Leonsis experienced the stir surrounding Armstrong's arrival firsthand. Shortly after his appointment was announced, Armstrong invited Leonsis and AOL co-founder Steve Case to join him at an all-hands meeting at AOL's former headquarters in Dulles, Va. The atmosphere at the meeting was "like a religious revival," Leonsis said.
This all may bode well for employee morale, but it doesn't mean AOL's business prospects have improved.
The dial-up Internet service was AOL's backbone when the company, then known as America Online, bought Time Warner in 2001. At its peak, in 2002, AOL had 26.7 million dial-up subscribers. Even as recently as 2006, dial-up was a $5.78 billion business for AOL.
But consumers have flocked to speedier offerings. Last year AOL's Internet access revenue was down to $1.93 billion, and now AOL counts just 6.3 million dial-up subscribers.
Meanwhile, other Internet destinations have eclipsed AOL's free Web site, too.
In hopes of stanching the defection of users to competitors like Google and Yahoo Inc., in 2004 AOL began shifting from its origins as a "walled garden" with subscriber-only content to an online destination where most of its news, music videos and other features were free, and supported by ads. AOL beefed up the freebies in 2006 by giving away AOL.com e-mail accounts and software that consumers had previously paid for.
A BUMPY TRANSITION
Along with this, AOL realigned itself around three core businesses meant to bring in revenue from online advertising: Platform-A, which sells ads for AOL sites like celebrity gossip blog TMZ and for third-party sites; MediaGlow, which includes numerous Web sites and blogs such as Moviefone and Engadget; and People Networks, which houses the AIM instant messaging service and other social media properties.
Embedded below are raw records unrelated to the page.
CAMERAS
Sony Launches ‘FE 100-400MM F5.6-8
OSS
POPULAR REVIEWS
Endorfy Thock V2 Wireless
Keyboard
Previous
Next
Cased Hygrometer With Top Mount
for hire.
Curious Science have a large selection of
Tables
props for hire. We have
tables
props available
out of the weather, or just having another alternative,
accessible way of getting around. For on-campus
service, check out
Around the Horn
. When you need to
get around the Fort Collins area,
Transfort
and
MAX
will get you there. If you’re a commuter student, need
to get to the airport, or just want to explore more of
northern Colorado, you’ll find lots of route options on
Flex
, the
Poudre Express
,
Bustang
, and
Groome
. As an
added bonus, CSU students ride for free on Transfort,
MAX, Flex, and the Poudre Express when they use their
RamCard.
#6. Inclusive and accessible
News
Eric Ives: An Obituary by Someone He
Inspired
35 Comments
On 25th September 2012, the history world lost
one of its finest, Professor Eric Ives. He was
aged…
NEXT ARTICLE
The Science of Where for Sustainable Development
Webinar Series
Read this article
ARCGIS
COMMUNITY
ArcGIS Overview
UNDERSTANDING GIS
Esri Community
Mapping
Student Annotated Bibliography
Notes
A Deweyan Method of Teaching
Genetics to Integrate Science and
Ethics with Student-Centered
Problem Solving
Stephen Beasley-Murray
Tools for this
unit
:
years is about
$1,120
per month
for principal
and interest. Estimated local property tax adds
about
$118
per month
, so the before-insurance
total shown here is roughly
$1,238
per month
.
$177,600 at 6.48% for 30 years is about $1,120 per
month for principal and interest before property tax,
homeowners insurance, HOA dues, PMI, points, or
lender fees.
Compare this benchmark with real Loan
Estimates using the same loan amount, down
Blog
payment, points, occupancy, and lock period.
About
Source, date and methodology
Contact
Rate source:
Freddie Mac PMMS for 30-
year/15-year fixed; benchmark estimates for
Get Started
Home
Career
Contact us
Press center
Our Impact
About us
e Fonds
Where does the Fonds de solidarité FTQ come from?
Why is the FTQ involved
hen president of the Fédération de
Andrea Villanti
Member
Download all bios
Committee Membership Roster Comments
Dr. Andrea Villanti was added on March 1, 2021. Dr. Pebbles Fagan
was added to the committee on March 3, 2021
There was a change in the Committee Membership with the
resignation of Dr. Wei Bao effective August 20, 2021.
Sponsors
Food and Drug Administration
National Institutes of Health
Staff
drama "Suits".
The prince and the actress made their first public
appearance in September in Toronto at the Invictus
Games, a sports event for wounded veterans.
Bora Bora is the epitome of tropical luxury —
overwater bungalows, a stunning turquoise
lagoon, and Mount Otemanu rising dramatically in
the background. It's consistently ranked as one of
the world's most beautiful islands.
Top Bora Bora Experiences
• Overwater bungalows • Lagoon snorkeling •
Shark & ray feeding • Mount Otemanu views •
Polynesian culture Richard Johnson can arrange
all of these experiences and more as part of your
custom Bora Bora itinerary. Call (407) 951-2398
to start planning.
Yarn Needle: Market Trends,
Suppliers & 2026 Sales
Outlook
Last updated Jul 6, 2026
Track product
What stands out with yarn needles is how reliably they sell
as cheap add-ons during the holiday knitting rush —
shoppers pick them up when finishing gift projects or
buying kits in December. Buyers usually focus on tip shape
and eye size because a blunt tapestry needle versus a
The transition has been bumpy. After several strong quarters early in the shift to free content, AOL's online advertising growth slowed and then reversed.
Advertising revenue totaled $1.89 billion in 2006 and rose to $2.23 billion in 2007, but dropped to $2.10 billion in 2008. And then ad revenue fell 20 percent in the first quarter of this year.
While the economy hasn't helped, Platform-A has suffered from lots of turnover in its short life span. The unit, which was formed in 2007 and includes several online ad companies AOL has acquired over the years, had three leaders under Falco and Grant. Now Armstrong has brought in a fourth person to oversee Platform-A: Jeff Levick, a longtime colleague from Google.
Armstrong's challenge will be to figure out a better way to make money off the busy traffic AOL's Web sites gather.
AOL's various online properties averaged 106 million unique U.S. visitors each month during the first quarter, according to comScore Media Metrix. That ranked AOL fourth; Google, Yahoo and Microsoft Corp. were first, second and third.